A hypothetical variation on the facts highlights the majority’s fundamental error: If Leonard sold his .22-Ted-Williams rifle, which he had inherited from his father and possessed solely as a collectible, for the purposes of acquiring heroin, he would be “using” the weapon in an unlawful way. Cf. Clingan, 254 F.3d at 626 (6th Cir. 2001) (declining to adjust defendant’s sentence when defendant “did not collect the firearms solely for the purpose of amassing a gun collection, but for the competing purpose of converting used automobiles into currency by using firearms as bartering tools”); United States v. Williams, 76 Fed.Appx. 54, 55 (6th Cir. 2003) (‘Williams did not possess the firearm ‘solely’ for sporting purposes, because he acknowledged that he took possession of the firearm in order to pawn it in exchange for cash.”). The converse is true here: Leonard used drugs as a currency to purchase the Henry rifle rather than “using” the rifle to acquire drugs, money, or other items.
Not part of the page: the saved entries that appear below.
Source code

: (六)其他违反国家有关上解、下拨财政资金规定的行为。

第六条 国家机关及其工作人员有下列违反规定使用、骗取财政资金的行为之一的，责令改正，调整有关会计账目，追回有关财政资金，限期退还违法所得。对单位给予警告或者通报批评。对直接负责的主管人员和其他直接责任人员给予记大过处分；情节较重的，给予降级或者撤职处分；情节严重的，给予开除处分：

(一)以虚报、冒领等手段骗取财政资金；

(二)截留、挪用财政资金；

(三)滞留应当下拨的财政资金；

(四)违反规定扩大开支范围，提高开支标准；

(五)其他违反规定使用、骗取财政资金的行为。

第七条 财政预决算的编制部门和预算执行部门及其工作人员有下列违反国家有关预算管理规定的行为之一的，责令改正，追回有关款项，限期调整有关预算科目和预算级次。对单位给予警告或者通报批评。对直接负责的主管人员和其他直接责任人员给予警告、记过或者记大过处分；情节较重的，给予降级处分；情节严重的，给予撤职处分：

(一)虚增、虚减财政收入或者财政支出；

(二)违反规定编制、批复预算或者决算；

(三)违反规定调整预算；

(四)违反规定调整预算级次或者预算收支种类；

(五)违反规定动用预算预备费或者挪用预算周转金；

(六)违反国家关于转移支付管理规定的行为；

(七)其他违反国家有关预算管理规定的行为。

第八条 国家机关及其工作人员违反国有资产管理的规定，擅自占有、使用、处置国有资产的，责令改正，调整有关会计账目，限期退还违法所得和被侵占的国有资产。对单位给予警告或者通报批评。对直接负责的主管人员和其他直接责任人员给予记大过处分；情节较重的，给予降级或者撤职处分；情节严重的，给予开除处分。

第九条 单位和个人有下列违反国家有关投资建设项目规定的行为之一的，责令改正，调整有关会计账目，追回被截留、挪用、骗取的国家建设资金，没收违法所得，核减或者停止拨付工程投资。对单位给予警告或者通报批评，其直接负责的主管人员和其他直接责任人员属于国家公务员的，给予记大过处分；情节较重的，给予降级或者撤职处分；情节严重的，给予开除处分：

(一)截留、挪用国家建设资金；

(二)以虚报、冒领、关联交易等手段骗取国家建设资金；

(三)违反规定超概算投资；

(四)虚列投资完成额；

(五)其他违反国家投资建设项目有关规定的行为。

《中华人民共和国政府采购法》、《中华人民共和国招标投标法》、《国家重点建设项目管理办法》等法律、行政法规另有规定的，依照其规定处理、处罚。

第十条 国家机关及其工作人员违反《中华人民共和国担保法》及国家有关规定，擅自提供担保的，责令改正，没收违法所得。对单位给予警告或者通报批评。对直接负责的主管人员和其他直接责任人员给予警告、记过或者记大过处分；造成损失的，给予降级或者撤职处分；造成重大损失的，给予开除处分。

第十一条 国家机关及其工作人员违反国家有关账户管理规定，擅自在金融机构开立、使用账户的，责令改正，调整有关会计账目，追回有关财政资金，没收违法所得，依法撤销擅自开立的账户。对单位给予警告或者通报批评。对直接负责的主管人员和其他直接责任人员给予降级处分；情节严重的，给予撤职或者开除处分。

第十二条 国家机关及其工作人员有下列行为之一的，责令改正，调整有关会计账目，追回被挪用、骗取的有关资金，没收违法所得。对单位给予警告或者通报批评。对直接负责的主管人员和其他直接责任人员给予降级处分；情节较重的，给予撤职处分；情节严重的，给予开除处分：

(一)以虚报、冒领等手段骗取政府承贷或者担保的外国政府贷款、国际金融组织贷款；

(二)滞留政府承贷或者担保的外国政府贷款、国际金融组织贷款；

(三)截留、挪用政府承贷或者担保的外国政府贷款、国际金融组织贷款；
Nonetheless, Leonard still may not eligible for a § 2K2.1(b)(2) reduction. Leonard may not have possessed the 30/30 Marlin rifle, which was discovered in his bedroom, solely for lawful sporting purposes or collection. The Marlin rifle was loaded and kept outside a gun case that contained other collectible guns. New individuals who possess a rifle solely for sporting or collection purposes would leave a loaded rifle in their bedroom. See United States v. Vertz, 40 Fed.Appx. 69, 76-77 (6th Cir. 2002) (handgun was not possessed solely for sporting or collection when it was kept loaded on a living room table and defendant admitted it was used for self-defense, apparently for protection against bears); United States v. Lewitzke, 176 F.3d 1022, 1028 (7th Cir. 1999) (holding that sporting provision did not apply when guns were found fully loaded in a closet *608and under a bed); United States v. Dudley, 62 F.3d 1275, 1277 (10th Cir. 1995) (“[T]he fact that the guns were loaded cuts against the contention that they were solely for sporting or collection purposes, rather than for personal protection purposes.”). The district court did not find any facts regarding the Marlin rifle. I would therefore vacate the district court’s judgment and remand in order to permit the district court to determine whether the Marlin rifle was possessed in a manner commensurate with § 2K2.1(b)(2).

. The original 1987 version of the Guideline, demarcated as § 2K2.1(b)(2), provided: "If the defendant obtained or possessed the firearm solely for sport or recreation, decrease by 4 levels.”